Focusing on some self-care and mediation to balance out all the activity today.

Of course, man. PMO consumes energy but it consumes energy for nothing. For the idea of "feeling good", "medicating" or whatever, that don't actually give you anything. PMO doesn't benefit anyone. When you stay away from PMO, this energy that you used to throw away with it you feel it now and it's like "Oh shit, I got this energy!" Use it for what it matters. And yes, this journey of recovery could have ups and downs (many people experience this) so if now you feel on top of the world, in a few days you could feel at the bottom. Just don't use PMO to cope with that. I used to do this and fuck myself up like an idiot.
 

MindOverModem

Active Member
DAY 26

Turned my whole day around by simply meditating. I put it off in the morning and felt super shitty as a result. just restless and irritable. Finally, around late morning, I was like "time out" I took a few minutes of quiet time and it was like hitting the reset button.

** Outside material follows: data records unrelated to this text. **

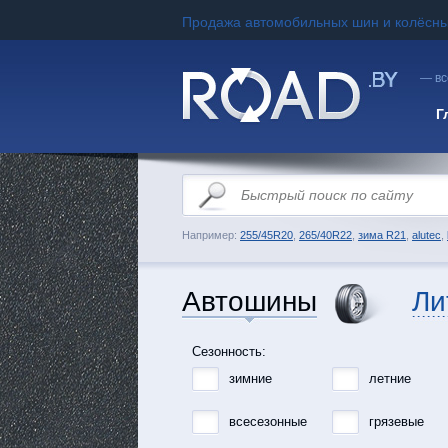
Продажа автомобильных шин и колёсны
— вс
Г
Например:
255/45R20
,
265/40R22
,
зима R21
,
alutec
,
Автошины
Ли
Сезонность:
зимние
летние
всесезонные
грязевые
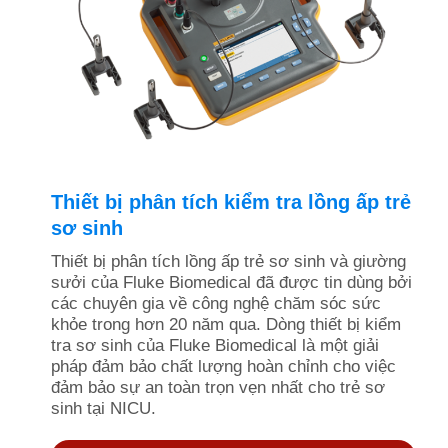
Thiết bị phân tích kiểm tra lồng ấp trẻ
sơ sinh
Thiết bị phân tích lồng ấp trẻ sơ sinh và giường
sưởi của Fluke Biomedical đã được tin dùng bởi
các chuyên gia về công nghệ chăm sóc sức
khỏe trong hơn 20 năm qua. Dòng thiết bị kiểm
tra sơ sinh của Fluke Biomedical là một giải
pháp đảm bảo chất lượng hoàn chỉnh cho việc
đảm bảo sự an toàn trọn vẹn nhất cho trẻ sơ
sinh tại NICU.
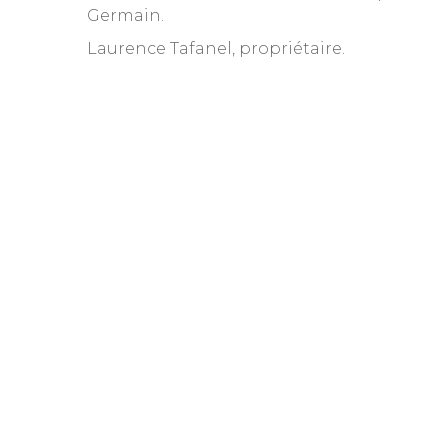
Germain.
Laurence Tafanel, propriétaire.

These past few days have been insane at work. It just like the old saying: if you don't have 15 minutes to meditate, you need an hour!
 

MindOverModem

Active Member
DAY 27

Today was a good day. I had a to-do list that looked overwhelming. I started with the thing I wanted to do the least, and I was done for the day by lunchtime. Things like that just didn't happen when I was looking at P all the time. It's like culture shock because I'm not used to being the guy who just gets shit done like that.
 
L

Lero

Guest
MindOverModem said:
DAY 27

Today was a good day. I had a to-do list that looked overwhelming. I started with the thing I wanted to do the least, and I was done for the day by lunchtime. Things like that just didn't happen when I was looking at P all the time. It's like culture shock because I'm not used to being the guy who just gets shit done like that.

That's what being P free means. Keep this in mind and anytime you have cravings for P, think about what you just said.
 

MindOverModem

Active Member
DAY 30!!! one month

Vacation time. Taking a trip with my girlfriend and family. taking a much-needed break from the internet. I'll check back in here after a while, and I'll check in to tell on myself if I do look at P. But, I plan to keep on not looking at it one day at a time.

Thank you all for your support and encouragement.

--MOM
 
L

Lero

Guest
1 month, man! This is outstanding progress! I have 1 week too. 8)
 

ImInControl

Active Member
vaca fully deserved man!.. watching you'r progress and seeing great improvement.
great job becoming better at being the observer,.. catching thoughts like ""just look at it... maybe just pictures.... what's the big deal?" " etc....

it's what we do after, which is important. Not letting these suggestions have their way but us taking control.
I have full confidence in you being able to catch the suggestions and divert them...  with one day, one thought a time.